Tiger snakes accounted for 17% of identified snakebite victims in Australia between 2005 and 2015, with four deaths recorded from 119 confirmed envenomations.

Tiger snake venoms possess potent neurotoxins, coagulants, haemolysins, and myotoxins. Symptoms of a bite include localized pain in the foot and neck region, tingling, numbness, and sweating, followed by a fairly rapid onset of breathing difficulties and paralysis. In a study, the mortality rate from untreated bites is reported to be between 40% and 60%.

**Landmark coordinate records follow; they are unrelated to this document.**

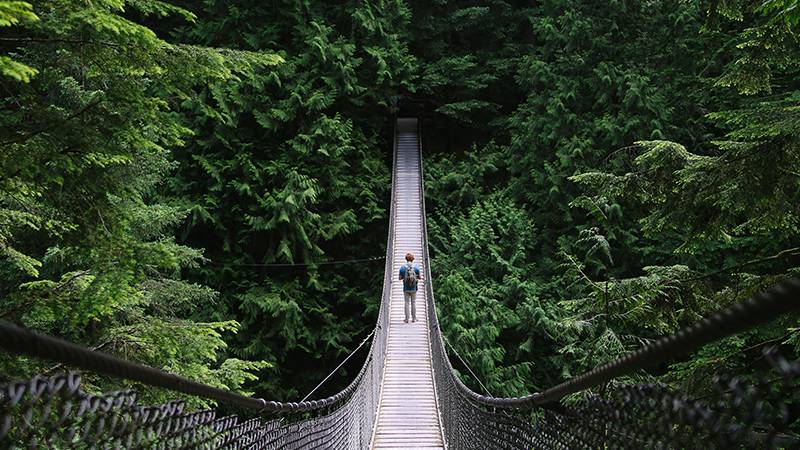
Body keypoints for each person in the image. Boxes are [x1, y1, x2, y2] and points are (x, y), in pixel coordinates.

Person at [398, 252, 422, 323]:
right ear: (413, 259)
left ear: (406, 258)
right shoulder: (416, 267)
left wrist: (404, 276)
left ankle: (406, 319)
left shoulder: (402, 268)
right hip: (414, 288)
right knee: (413, 302)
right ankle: (414, 318)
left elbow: (399, 278)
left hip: (406, 288)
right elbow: (420, 277)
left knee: (406, 302)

Treatment is the same for all Australian venomous snakes. The pressure immobilization method is used to inhibit the flow of venom through the lymphatic system. Broad, thick bandages are applied over the bite, then down and back along the limb to the armpit or groin. The affected limb is then immobilized with a splint. Identification of the venom is possible if traces are left near the wound. Identifying the snake is not necessary if bitten in Tasmania, because the same antivenom is used to treat all Tasmanian snakes' bites. The availability of antivenom has greatly reduced the incidence of fatal tiger snake bites. Among the number of deaths caused by snakebite in Australia, those from tiger snakes are exceeded only by the brown snake. The venom yield is 35–65 mg, while the lethal dose for humans is 3 mg. In comparison, juveniles give an average of 30 milligrams (0.030gr)

==Conservation==
They are protected species in most Australian states, and to kill or injure one incurs a fine up to , as well as a jail sentence of 18 months in some states. It is also illegal to export a native Australian snake.